Где? Что? Неизвестно. Поле растоптано до крайности, как смотреть, кое-где побитые горшки, разбросанная солома. Колышек, из земли торчащий, к которому привязывали коней; далее три умирающих лошади, одна хромая, что паслась на худой траве, и куча брошенных каменных ядер. Что сталось? Неведомо. Пошло всё войско без вести. Куда? Никто не знает. Затем я шёл тропами, даже до распутья дорог; далее, везде следы и вправо, и налево, и прямо; разделились, видать, чтобы быстрее к дому успеть.
Рассмеялся Корбач, сверкая глазами.
– Как милостивый Бог, правда, в тыл, назад ушли.
Он ударил себя в грудь сложенным кулаком.
– Нет уже ни одного.
– Ха! – прервал магистр торжествующе. – Не могло быть иначе. Не испугались мы их, они должны нас бояться. Ягайло знает силу Ордена, не вымолил мира и ушёл позорно перед тайной местью.
– Преследовать их! – воскликнул Швелборн. – На коня и в погоню.
– Да, – добавил маршалок, – всей силой на уходящих броситься и разбить всмятку. В погоню за ними!
Присутствующий Венде пожал плечами.
– Задумайтесь же и легкомыслием не удваивайте зла, рождёного высокомерием! Откуда же уверенность, что ушли! Двинулись с лагерем, что же из этого? Не могли ли они пойти, когда мы тут стоим, со всей силой на наши почти безоружные города и замки. Могут быть под Мариенбургом, когда мы пойдём преследовать их на Мазовше.
Магистр стоял, поражённый этой мыслью.
– Где же! Где? – прервал Корбач. – Всё-таки кучи ядер бы не оставили, если хотели бы дальше воевать?
– Он прав! – воскликнули другие. – Но есть птицы, что всегда должны грустные напевать песни и зловещие пророчества!
– Я бы посоветовал пророчества не презирать, – прибавил Венде. – Пусть бы мы лишь после поражения из нашего не вышли безумия. Я говорю, что приказывает совесть: делайте что хотите.
Он удалился.
Венгерские паны ушли, созвали совет. Вечером уже сворачивали палатки и войско двигалось к замку Братиан, где остановились лагерем.

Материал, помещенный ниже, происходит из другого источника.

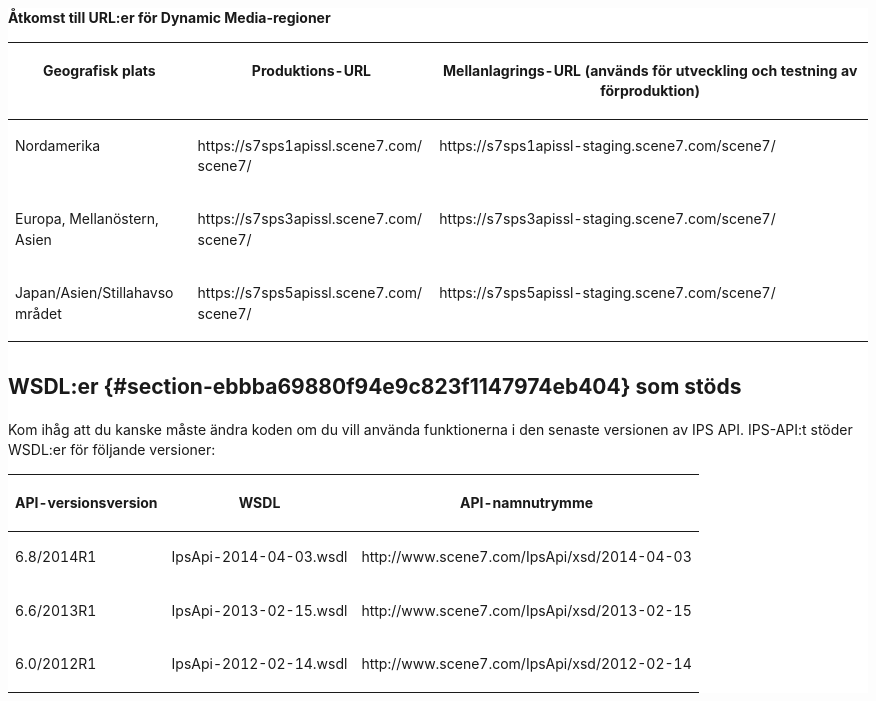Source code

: **Åtkomst till URL:er för Dynamic Media-regioner**

<table id="table_45BB314ABCDA49F38DF7BECF95CC984A"> 
 <thead> 
  <tr> 
   <th colname="col1" class="entry"> <p>Geografisk plats </p> </th> 
   <th colname="col2" class="entry"> <p>Produktions-URL </p> </th> 
   <th colname="col3" class="entry"> <p>Mellanlagrings-URL (används för utveckling och testning av förproduktion) </p> </th> 
  </tr> 
 </thead>
 <tbody> 
  <tr> 
   <td colname="col1"> <p>Nordamerika </p> </td> 
   <td colname="col2"> <p> https://s7sps1apissl.scene7.com/scene7/ </p> </td> 
   <td colname="col3"> <p> https://s7sps1apissl-staging.scene7.com/scene7/ </p> </td> 
  </tr> 
  <tr> 
   <td colname="col1"> <p>Europa, Mellanöstern, Asien </p> </td> 
   <td colname="col2"> <p> https://s7sps3apissl.scene7.com/scene7/ </p> </td> 
   <td colname="col3"> <p> https://s7sps3apissl-staging.scene7.com/scene7/ </p> </td> 
  </tr> 
  <tr> 
   <td colname="col1"> <p>Japan/Asien/Stillahavsområdet </p> </td> 
   <td colname="col2"> <p> https://s7sps5apissl.scene7.com/scene7/ </p> </td> 
   <td colname="col3"> <p> https://s7sps5apissl-staging.scene7.com/scene7/ </p> </td> 
  </tr> 
 </tbody> 
</table>

## WSDL:er {#section-ebbba69880f94e9c823f1147974eb404} som stöds

Kom ihåg att du kanske måste ändra koden om du vill använda funktionerna i den senaste versionen av IPS API. IPS-API:t stöder WSDL:er för följande versioner:

<table id="table_6FABCC4E7786448CB56C343E3C0B36CA"> 
 <thead> 
  <tr> 
   <th colname="col1" class="entry"> <p>API-versionsversion </p> </th> 
   <th colname="col2" class="entry"> <p>WSDL </p> </th> 
   <th colname="col3" class="entry"> <p>API-namnutrymme </p> </th> 
  </tr> 
 </thead>
 <tbody> 
  <tr> 
   <td colname="col1"> <p>6.8/2014R1 </p> </td> 
   <td colname="col2"> <p> <span class="codeph"> IpsApi-2014-04-03.wsdl  </span> </p> </td> 
   <td colname="col3"> <p> <span class="codeph"> http://www.scene7.com/IpsApi/xsd/2014-04-03  </span> </p> </td> 
  </tr> 
  <tr> 
   <td colname="col1"> <p>6.6/2013R1 </p> </td> 
   <td colname="col2"> <p> <span class="codeph"> IpsApi-2013-02-15.wsdl  </span> </p> </td> 
   <td colname="col3"> <p> <span class="codeph"> http://www.scene7.com/IpsApi/xsd/2013-02-15  </span> </p> </td> 
  </tr> 
  <tr> 
   <td colname="col1"> <p>6.0/2012R1 </p> </td> 
   <td colname="col2"> <p> <span class="codeph"> IpsApi-2012-02-14.wsdl  </span> </p> </td> 
   <td colname="col3"> <p> <span class="codeph"> http://www.scene7.com/IpsApi/xsd/2012-02-14  </span> </p> </td> 
  </tr> 
  <tr>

Венгерские паны, ожидающие выплаты обещанных денег, ехали с великим магистром.
Лишь отсюда, из лагеря был выслан Фрич из Рептки, силезиц, к Ягайле с письмами объявления войны короля Сигизмунда, хоть не знали хорошо, где его с ними собирался искать.
Дня 10 июля Фрич оставил замок Братианский и, сдавшись на судьбу, ехал, выведывая о Ягайле.
Когда после исчезновения Офки несчастной Носковой пришлось ехать за княгиней Александрой в Плоцк, сначала её служба убедить не могла, чтобы села в карету. Лежала она на земле, плача и сетуя, из-за того, что к дочке была столь неразумно привязана, как к жизни. Это был единственный ребёнок, сердечное утешение, надежда. Этой чрезмерной любовью она испортила Офку и не видела этого, ибо до этих пор своенравный ребёнок до такой степени не дошёл. Разумом и сообразительностью во много раз превосходящая мать, девушка умела с ней делать, что хотела и что хотела ей внушить и навязать. Также много дел и отношений проказницы не знала пани Барбара; для себя и для неё не будучи слишком суровой, на многие шалости смотрела сквозь пальцы.
Побег переполнил чашу.
Чувствовала несчастная мать, что виной были чрезмерные поблажки и, если бы не они, не решилась бы никогда Офка на такой безумный шаг.